TASK PROMPT ->
Report how many lines in the material below contain the string "працівників". Give only the number.

━━ EXTRACTED INFORMATION

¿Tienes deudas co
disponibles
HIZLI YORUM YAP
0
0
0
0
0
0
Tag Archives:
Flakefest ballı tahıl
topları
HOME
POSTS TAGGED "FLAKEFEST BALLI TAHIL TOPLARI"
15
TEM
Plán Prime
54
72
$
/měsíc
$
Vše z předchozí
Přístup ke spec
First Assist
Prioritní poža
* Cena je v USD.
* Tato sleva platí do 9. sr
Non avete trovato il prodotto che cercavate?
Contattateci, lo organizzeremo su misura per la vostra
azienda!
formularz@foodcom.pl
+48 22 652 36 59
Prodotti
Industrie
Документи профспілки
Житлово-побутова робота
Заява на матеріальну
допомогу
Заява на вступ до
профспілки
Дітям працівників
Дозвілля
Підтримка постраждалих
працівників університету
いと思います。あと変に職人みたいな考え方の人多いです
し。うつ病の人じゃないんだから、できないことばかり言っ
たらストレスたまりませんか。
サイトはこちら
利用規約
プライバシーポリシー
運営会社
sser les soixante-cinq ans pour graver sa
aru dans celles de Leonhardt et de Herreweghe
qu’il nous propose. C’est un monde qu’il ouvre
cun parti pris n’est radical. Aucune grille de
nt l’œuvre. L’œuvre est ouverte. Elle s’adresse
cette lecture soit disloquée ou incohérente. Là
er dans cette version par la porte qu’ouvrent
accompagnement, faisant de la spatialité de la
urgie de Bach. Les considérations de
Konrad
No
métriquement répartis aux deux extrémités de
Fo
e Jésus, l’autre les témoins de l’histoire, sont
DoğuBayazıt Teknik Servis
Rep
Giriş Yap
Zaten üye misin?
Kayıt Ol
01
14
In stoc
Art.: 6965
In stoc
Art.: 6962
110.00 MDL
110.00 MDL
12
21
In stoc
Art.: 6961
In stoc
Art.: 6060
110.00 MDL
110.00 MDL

━━━━

THE ANSWER ->
2